What If TSF: A Benchmark for Reframing Forecasting as Scenario-Guided Multimodal Forecasting
This addresses the need for better benchmarks in time series forecasting to assess multimodal approaches, though it is incremental as it focuses on evaluation rather than a new method.
The paper tackles the problem of evaluating multimodal forecasting models by introducing the What If TSF (WIT) benchmark, which provides expert-crafted scenarios to test if models can condition forecasts on contextual text, offering a rigorous testbed for scenario-guided forecasting.

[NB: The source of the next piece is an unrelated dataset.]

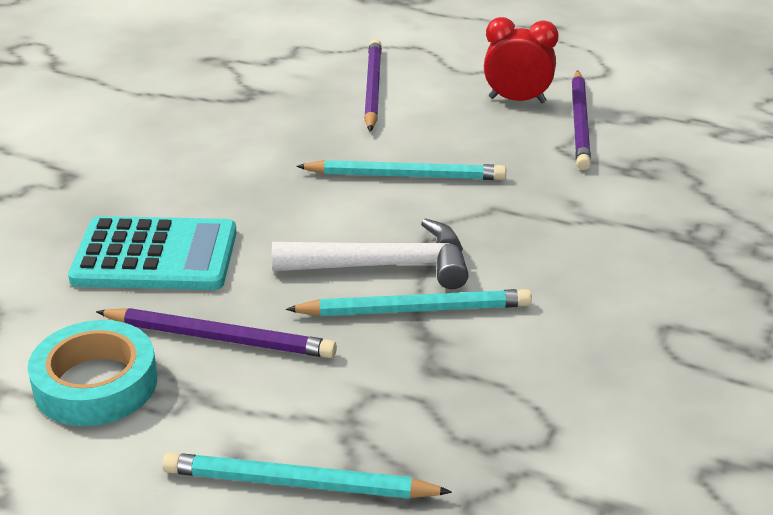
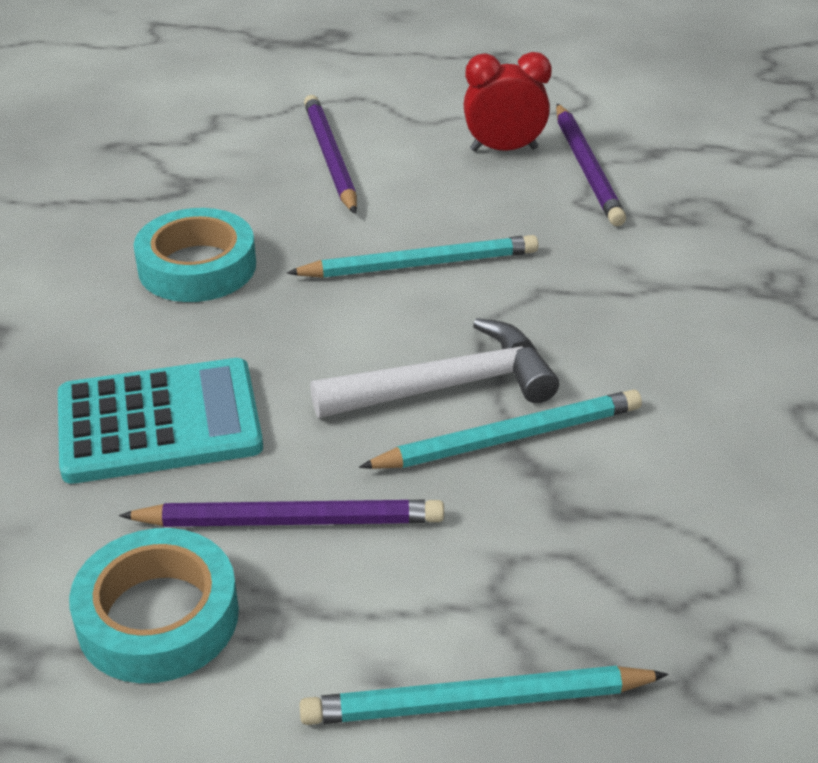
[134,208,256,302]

Time series forecasting is critical to real-world decision making, yet most existing approaches remain unimodal and rely on extrapolating historical patterns. While recent progress in large language models (LLMs) highlights the potential for multimodal forecasting, existing benchmarks largely provide retrospective or misaligned raw context, making it unclear whether such models meaningfully leverage textual inputs. In practice, human experts incorporate what-if scenarios with historical evidence, often producing distinct forecasts from the same observations under different scenarios. Inspired by this, we introduce What If TSF (WIT), a multimodal forecasting benchmark designed to evaluate whether models can condition their forecasts on contextual text, especially future scenarios. By providing expert-crafted plausible or counterfactual scenarios, WIT offers a rigorous testbed for scenario-guided multimodal forecasting. The benchmark is available at https://github.com/jinkwan1115/WhatIfTSF.